◆ **What is needed**: Both the line below containing "none; stroke-linecap: round;" and the line containing "#574942; stroke-width: 19", along with every line between them, should be repeated exactly; no other line belongs in the answer.

Saved data entries:
··········

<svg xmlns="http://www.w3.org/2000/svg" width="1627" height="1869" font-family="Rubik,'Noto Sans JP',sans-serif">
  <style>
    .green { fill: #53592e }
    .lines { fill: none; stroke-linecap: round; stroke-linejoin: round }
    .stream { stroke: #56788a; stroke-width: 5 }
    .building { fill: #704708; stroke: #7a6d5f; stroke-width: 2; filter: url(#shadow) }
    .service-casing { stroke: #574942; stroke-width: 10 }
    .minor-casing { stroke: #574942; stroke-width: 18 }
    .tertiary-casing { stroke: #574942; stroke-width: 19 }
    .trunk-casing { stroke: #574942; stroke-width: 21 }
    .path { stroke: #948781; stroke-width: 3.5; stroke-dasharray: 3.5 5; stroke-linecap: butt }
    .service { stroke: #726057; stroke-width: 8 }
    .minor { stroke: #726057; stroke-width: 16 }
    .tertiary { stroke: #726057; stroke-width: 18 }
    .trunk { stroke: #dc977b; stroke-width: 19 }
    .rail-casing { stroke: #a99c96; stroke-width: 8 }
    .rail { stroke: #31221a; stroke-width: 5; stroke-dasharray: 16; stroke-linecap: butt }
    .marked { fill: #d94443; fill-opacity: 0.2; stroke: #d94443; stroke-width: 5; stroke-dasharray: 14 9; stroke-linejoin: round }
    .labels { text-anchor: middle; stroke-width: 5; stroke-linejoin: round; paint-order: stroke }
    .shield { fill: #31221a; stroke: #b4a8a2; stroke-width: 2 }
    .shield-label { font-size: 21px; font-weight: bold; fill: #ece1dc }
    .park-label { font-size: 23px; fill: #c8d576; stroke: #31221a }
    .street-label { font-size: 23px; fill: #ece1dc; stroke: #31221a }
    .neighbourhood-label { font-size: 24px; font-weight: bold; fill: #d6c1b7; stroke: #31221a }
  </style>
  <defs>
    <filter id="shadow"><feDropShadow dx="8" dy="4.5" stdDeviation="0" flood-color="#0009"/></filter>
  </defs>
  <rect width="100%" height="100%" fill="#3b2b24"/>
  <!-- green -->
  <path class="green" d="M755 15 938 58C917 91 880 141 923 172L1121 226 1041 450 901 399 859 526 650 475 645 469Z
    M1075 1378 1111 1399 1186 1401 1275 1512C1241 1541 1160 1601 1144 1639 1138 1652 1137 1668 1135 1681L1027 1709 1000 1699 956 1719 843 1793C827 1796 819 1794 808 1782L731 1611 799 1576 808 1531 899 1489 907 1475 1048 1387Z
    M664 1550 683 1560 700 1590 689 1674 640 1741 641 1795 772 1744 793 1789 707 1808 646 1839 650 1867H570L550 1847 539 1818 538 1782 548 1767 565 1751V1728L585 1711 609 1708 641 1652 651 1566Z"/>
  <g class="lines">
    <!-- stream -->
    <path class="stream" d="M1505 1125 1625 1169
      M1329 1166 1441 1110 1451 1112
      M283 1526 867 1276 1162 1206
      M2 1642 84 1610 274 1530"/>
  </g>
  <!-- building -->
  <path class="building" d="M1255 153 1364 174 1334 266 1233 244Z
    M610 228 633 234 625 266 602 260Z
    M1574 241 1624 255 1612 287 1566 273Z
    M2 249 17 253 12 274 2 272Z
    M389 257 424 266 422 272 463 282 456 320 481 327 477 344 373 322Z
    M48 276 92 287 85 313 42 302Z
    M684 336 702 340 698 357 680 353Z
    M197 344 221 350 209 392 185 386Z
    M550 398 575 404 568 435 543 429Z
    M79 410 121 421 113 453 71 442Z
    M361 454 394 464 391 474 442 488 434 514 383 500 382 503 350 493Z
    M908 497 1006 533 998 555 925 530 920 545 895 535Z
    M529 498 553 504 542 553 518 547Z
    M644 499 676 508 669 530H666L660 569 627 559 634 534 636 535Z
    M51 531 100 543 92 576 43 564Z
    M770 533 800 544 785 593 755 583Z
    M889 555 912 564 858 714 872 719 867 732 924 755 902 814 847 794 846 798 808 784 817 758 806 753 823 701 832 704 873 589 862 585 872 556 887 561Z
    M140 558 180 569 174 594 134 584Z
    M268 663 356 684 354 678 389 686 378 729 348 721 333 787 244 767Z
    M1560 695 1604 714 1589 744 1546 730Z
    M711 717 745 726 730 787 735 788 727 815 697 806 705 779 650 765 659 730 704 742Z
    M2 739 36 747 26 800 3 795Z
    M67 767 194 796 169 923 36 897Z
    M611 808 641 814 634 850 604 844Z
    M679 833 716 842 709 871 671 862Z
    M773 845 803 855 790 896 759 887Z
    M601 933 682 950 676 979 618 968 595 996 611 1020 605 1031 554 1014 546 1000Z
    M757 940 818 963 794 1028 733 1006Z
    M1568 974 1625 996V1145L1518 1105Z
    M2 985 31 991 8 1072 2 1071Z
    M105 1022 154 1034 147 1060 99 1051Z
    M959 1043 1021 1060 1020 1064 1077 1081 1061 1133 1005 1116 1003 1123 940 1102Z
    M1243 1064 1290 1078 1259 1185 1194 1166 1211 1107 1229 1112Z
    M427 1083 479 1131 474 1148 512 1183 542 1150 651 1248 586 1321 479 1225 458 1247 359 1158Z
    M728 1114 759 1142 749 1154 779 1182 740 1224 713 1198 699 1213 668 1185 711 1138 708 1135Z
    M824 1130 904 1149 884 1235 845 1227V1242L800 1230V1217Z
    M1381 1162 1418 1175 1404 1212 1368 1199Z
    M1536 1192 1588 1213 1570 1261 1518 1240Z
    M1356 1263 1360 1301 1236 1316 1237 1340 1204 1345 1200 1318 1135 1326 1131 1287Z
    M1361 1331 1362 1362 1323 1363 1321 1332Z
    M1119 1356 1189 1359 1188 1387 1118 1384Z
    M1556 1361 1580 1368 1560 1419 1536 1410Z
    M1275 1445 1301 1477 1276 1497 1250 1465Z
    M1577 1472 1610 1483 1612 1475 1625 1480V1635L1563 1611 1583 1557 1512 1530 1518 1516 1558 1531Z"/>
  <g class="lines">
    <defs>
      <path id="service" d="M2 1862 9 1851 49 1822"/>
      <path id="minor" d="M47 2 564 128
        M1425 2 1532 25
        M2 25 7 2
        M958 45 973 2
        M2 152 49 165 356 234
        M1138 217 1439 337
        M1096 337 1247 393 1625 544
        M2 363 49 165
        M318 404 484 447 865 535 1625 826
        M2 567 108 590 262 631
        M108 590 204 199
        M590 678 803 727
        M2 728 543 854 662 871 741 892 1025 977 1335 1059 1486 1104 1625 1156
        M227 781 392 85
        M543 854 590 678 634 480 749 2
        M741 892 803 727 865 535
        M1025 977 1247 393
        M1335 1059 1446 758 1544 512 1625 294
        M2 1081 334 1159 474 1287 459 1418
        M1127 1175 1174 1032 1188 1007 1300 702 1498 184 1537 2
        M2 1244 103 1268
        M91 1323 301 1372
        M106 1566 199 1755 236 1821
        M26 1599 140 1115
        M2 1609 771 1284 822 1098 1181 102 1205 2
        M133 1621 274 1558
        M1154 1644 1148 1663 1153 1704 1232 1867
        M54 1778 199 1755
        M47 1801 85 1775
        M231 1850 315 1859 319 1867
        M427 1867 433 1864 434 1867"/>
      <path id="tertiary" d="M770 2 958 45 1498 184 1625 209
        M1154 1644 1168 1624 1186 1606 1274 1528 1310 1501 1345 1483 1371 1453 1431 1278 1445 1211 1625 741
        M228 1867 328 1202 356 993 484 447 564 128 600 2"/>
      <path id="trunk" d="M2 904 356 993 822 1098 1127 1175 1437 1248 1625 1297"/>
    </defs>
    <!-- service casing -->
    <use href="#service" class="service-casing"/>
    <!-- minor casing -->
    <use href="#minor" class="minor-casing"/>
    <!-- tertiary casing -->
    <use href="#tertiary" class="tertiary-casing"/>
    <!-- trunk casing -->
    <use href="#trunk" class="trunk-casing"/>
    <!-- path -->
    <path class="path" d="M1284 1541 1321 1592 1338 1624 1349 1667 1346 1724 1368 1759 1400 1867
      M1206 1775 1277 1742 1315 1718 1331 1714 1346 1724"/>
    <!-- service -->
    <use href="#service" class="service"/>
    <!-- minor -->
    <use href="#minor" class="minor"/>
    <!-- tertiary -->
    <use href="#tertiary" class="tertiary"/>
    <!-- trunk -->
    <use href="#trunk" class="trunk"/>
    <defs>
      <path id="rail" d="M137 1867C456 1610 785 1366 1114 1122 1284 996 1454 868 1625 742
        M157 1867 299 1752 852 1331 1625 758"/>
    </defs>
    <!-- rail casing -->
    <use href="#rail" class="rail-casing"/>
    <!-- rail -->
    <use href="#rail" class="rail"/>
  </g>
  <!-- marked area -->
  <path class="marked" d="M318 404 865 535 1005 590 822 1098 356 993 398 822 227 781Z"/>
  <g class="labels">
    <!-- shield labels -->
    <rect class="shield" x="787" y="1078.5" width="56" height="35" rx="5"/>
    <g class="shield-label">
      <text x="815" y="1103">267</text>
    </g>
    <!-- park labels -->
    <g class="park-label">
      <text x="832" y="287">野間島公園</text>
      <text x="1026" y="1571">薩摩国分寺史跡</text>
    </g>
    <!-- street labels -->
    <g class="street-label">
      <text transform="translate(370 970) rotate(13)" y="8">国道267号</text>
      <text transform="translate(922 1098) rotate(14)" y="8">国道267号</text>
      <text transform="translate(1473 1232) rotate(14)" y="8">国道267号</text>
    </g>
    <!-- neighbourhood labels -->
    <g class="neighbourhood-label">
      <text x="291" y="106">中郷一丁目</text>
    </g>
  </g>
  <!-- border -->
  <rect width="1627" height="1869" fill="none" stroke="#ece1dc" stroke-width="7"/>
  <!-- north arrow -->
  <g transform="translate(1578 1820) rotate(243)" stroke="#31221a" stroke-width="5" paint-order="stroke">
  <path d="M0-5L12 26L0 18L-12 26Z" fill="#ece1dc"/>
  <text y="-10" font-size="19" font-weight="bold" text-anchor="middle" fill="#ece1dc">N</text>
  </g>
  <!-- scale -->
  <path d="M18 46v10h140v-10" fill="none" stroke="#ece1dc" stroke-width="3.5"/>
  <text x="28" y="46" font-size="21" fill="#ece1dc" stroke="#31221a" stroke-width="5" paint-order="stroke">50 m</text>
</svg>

··········

◆ **Result of the exercise**:
    .lines { fill: none; stroke-linecap: round; stroke-linejoin: round }
    .stream { stroke: #56788a; stroke-width: 5 }
    .building { fill: #704708; stroke: #7a6d5f; stroke-width: 2; filter: url(#shadow) }
    .service-casing { stroke: #574942; stroke-width: 10 }
    .minor-casing { stroke: #574942; stroke-width: 18 }
    .tertiary-casing { stroke: #574942; stroke-width: 19 }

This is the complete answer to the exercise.